Wie hat sich das Verhalten der Leute im Laufe der Woche verändert? Halten sich die Leute jetzt eher daran, nur alleine oder zu zweit unterwegs zu sein?
Der Unterschied zu letztem Samstag ist markant: Das Leben hat sich definitiv verlangsamt. Ob die neuen Massnahmen des Bundes Wirkung zeigen und wir nun auch die bisher fast Unbelehrbaren erreichen, werden wir erst noch sehen. Wichtig erscheint mir auch, dass man nicht umgehend wieder in den gewohnten Modus verfällt.
Die Polizei greift nicht nur bei Erwachsenen ein, sondern schickt auch spielende Kinder nach Hause.
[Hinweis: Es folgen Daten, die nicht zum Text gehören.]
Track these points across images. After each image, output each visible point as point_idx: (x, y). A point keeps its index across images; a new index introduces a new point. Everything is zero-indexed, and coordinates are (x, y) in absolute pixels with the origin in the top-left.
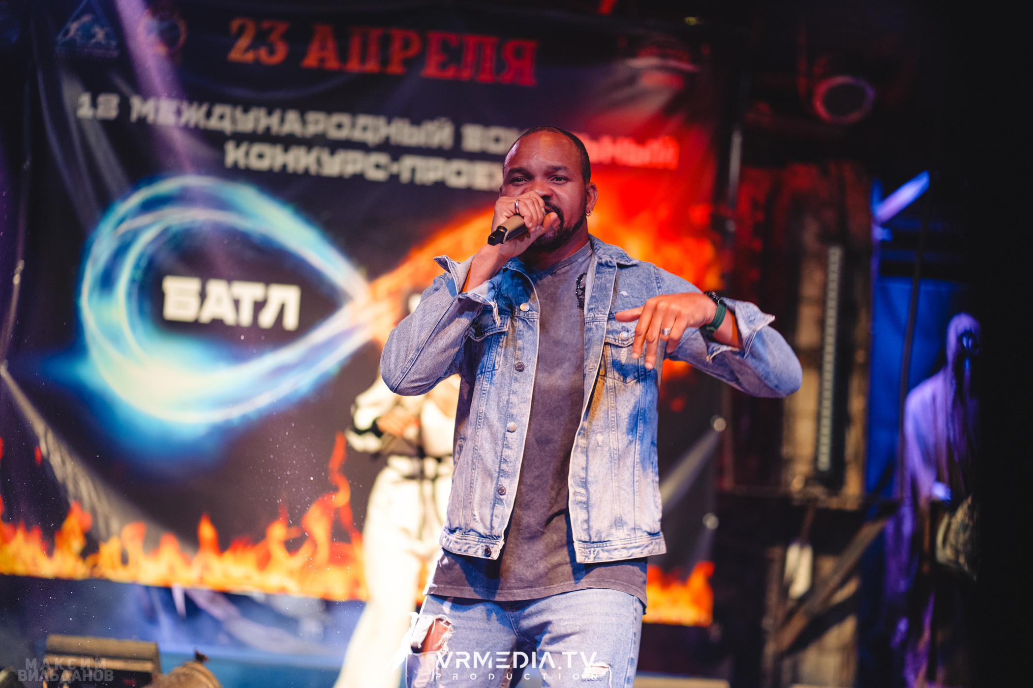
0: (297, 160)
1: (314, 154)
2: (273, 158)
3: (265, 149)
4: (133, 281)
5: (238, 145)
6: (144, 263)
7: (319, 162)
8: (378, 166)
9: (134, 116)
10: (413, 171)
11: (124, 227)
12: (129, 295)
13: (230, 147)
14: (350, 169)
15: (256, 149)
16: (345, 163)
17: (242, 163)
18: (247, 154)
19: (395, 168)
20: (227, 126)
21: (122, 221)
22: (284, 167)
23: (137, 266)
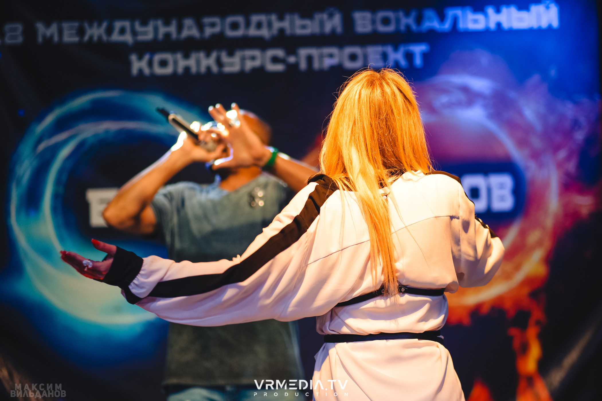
0: (198, 62)
1: (214, 55)
2: (176, 63)
3: (168, 56)
4: (56, 196)
5: (140, 58)
6: (64, 177)
7: (219, 63)
8: (275, 60)
9: (40, 39)
10: (310, 59)
11: (42, 147)
12: (54, 209)
13: (134, 58)
14: (249, 65)
15: (157, 58)
16: (243, 59)
17: (147, 71)
18: (150, 64)
19: (292, 59)
20: (128, 38)
21: (39, 141)
22: (187, 69)
23: (58, 182)
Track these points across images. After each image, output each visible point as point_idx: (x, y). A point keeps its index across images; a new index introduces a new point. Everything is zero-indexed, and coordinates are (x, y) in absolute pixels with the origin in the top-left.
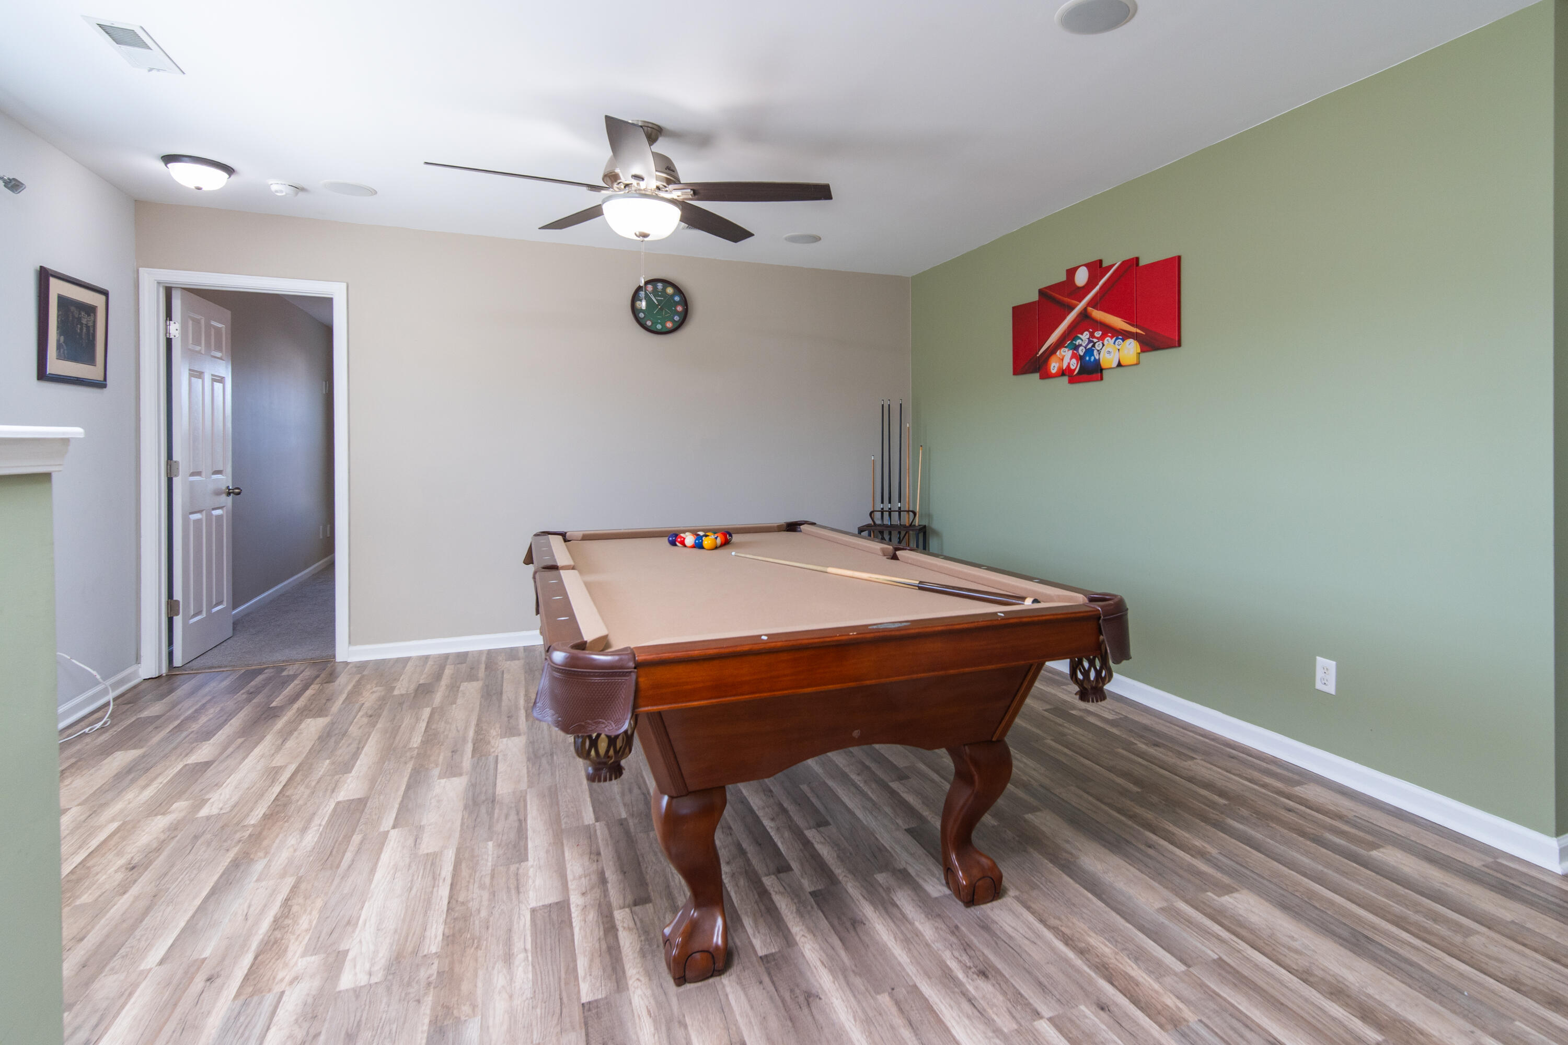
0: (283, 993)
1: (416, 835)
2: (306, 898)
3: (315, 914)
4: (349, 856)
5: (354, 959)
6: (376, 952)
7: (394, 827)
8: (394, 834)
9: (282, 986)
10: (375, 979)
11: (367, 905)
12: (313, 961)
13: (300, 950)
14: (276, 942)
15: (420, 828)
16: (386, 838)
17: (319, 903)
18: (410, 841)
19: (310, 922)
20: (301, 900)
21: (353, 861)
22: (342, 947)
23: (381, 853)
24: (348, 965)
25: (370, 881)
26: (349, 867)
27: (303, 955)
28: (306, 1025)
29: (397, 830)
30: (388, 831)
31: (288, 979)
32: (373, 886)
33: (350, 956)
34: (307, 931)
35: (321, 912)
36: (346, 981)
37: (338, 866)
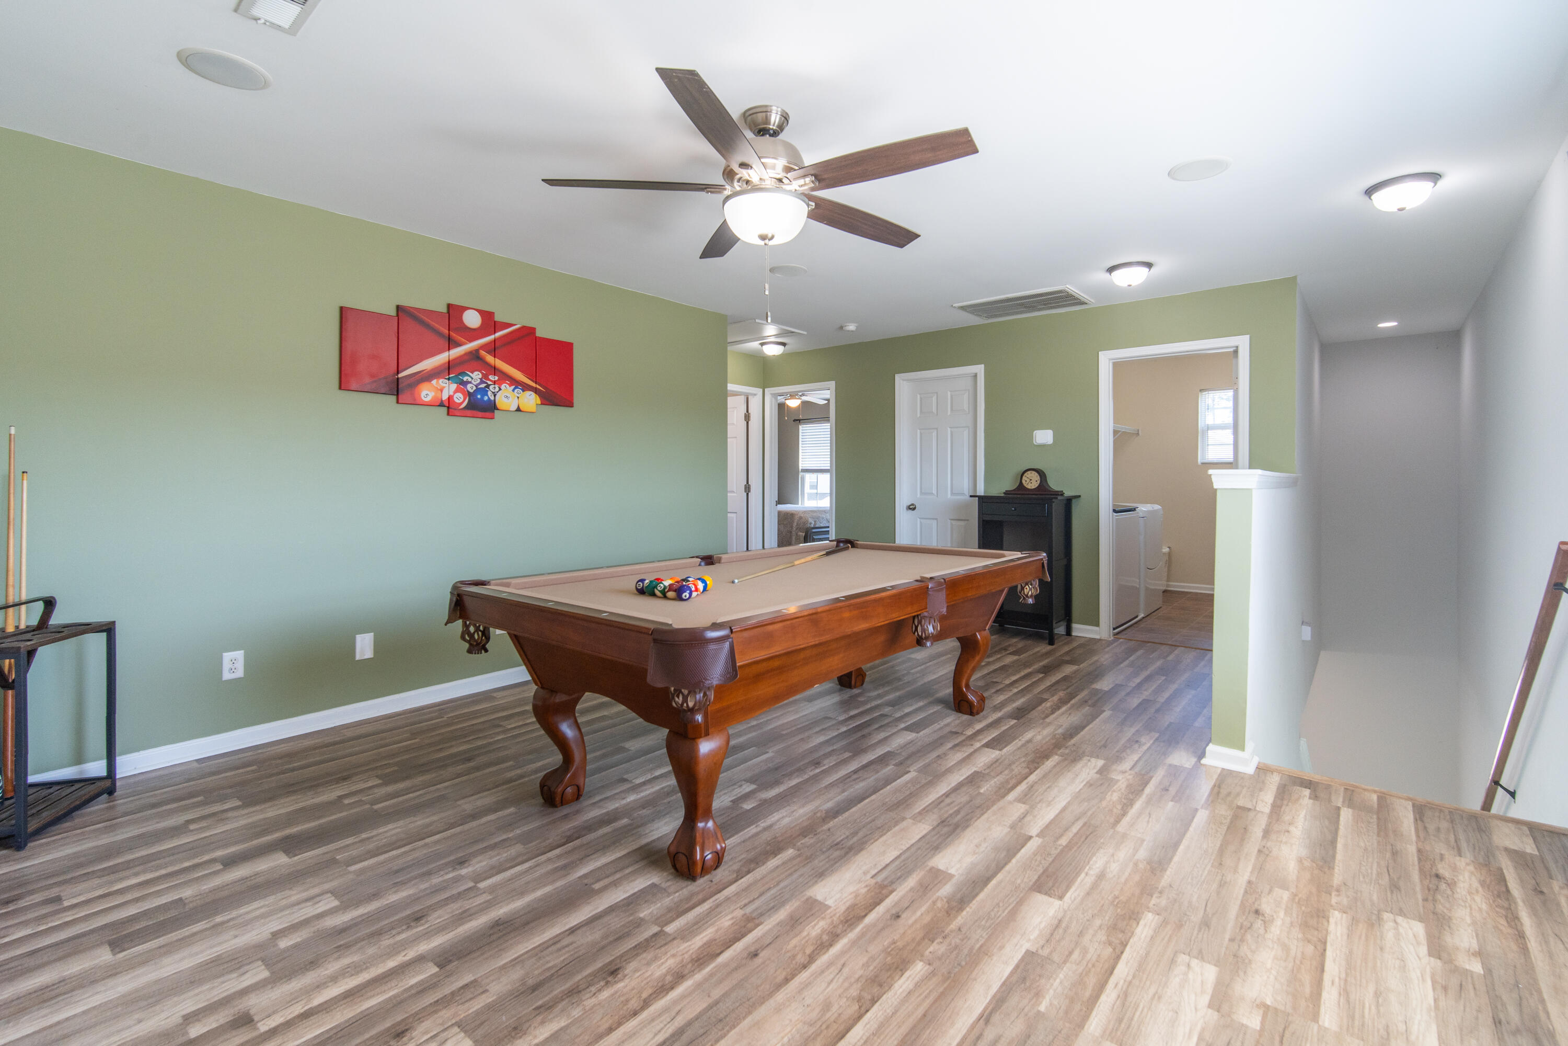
0: (1130, 770)
1: (1020, 821)
2: (1111, 811)
3: (1108, 798)
4: (1075, 829)
5: (1094, 768)
6: (1083, 767)
7: (1030, 837)
8: (1034, 831)
9: (1130, 772)
10: (1089, 758)
11: (1077, 790)
12: (1114, 776)
13: (1120, 783)
14: (1132, 793)
15: (1013, 827)
16: (1042, 831)
17: (1104, 804)
18: (1028, 818)
19: (1112, 795)
20: (1115, 810)
21: (1073, 823)
22: (1098, 776)
23: (1052, 820)
24: (1098, 768)
25: (1069, 803)
26: (1077, 820)
27: (1118, 781)
28: (1122, 756)
29: (1030, 834)
30: (1037, 836)
31: (1127, 774)
32: (1069, 799)
33: (1095, 771)
34: (1114, 791)
35: (1105, 798)
36: (1100, 763)
37: (1085, 824)
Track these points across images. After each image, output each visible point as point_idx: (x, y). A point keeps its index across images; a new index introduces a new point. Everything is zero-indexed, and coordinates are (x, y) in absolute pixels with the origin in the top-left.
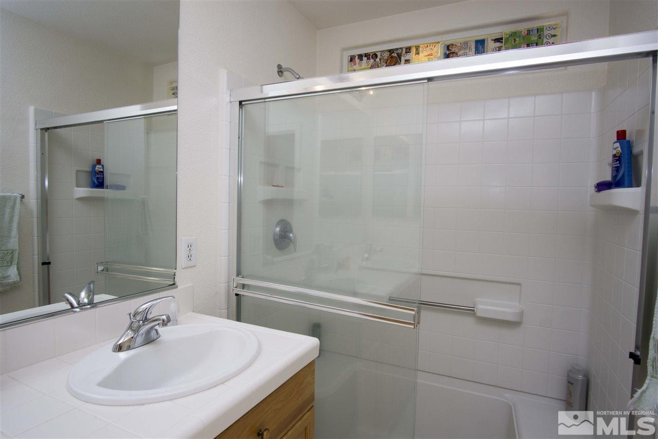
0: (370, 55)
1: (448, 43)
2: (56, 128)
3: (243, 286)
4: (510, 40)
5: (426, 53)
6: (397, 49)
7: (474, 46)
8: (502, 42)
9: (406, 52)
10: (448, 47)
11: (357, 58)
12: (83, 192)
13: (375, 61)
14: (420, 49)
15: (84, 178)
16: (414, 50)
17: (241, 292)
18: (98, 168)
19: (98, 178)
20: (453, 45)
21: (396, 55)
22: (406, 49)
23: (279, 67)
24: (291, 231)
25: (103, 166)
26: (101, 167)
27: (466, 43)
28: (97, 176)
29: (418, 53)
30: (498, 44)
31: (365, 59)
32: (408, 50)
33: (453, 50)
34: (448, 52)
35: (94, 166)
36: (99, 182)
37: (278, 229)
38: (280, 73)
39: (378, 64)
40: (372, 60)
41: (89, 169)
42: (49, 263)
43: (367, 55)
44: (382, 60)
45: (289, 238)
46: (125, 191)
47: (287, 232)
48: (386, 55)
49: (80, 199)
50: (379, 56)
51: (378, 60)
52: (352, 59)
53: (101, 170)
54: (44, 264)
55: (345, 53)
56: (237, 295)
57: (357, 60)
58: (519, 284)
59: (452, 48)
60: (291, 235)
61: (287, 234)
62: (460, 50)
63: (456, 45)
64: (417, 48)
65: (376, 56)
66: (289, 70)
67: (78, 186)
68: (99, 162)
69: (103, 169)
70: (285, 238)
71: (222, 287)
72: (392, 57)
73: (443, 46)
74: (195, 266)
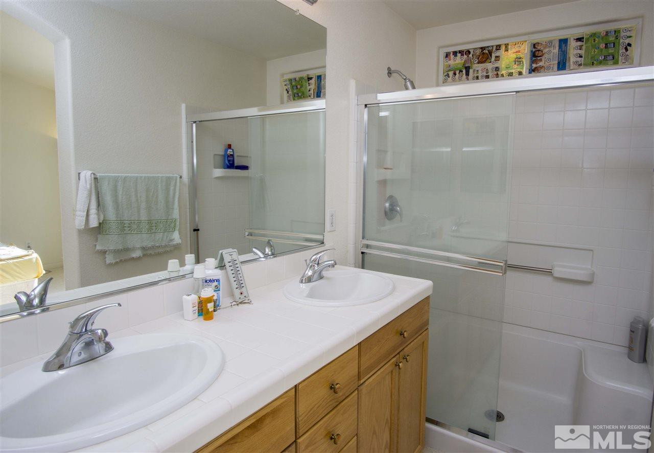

Das sorgt bei einigen Eltern für Unverständnis.
Das kann je nach Situation vorkommen, und die Reaktion ist verständlich. Aber ich appelliere auch an die Eltern, hier ihre besondere Verantwortung wahrzunehmen. Unsere Polizistinnen und Polizisten führen unzählige Gespräche; uns ist bewusst, dass aktuell viele Freiheiten eingeschränkt werden. Aber nur so können wir die Risikogruppen schützen. Und vergessen wir nicht, wir reden hier von einer begrenzten Zeit.
Was hat es für Folgen, wenn sich jemand nicht an die offiziellen Anordnungen hält?
Es droht eine Busse von 100 Franken. Jugendliche bis zum 15. Lebensjahr werden zur Anzeige gebracht.
In Bern oder Zürich sind Plätze geschlossen worden, weil sich Jugendliche dort getroffen haben. Braucht es eine schweizweite Schliessung von Parks und Spielplätzen?
Ich denke, das müssen die Städte und Gemeinden je nach Lage vor Ort entscheiden.
Ist die Polizei darauf vorbereitet, auch Ausgangssperren durchzusetzen?
Wir stützen uns auf das, was gilt. Der Bundesrat hat entschieden, und nun setzen wir diese Massnahmen gemeinsam um. Den Bürgerinnen und Bürgern ist klar, was auf dem Spiel steht. Es geht aber nicht darum, etwas militärisch durchzusetzen. Auch bei schärferen Massnahmen müssen wir an den gesunden Menschenverstand und an die Einsicht in der Bevölkerung appellieren. Ich bin überzeugt, dass wir dies schaffen.
Die Polizei selber kann das Social Distancing kaum einhalten, weil die Mitarbeiter jeweils zu zweit unterwegs sind. Wie stellen Sie sicher, dass es bei der Polizei nicht zu flächendeckenden Ausfällen kommt?
Solche Gedanken beschäftigen mich stark, natürlich macht mir auch die Gesundheit meiner Mitarbeitenden grosse Sorgen. Im Alltag müssen sich auch die Polizistinnen und Polizisten – so gut es geht – an die Verordnung, Verhaltensregeln und Hygienemassnahmen halten. Wir versuchen unter anderem, Kontakte untereinander auf das nötige Minimum zu reduzieren und die Abstandsregelung wenn immer möglich einzuhalten.
*Stefan Blättler ist Kommandant der Kantonspolizei Bern und Präsident der Konferenz der kantonalen Polizeikommandanten.
Das Interview wurde schriftlich geführt.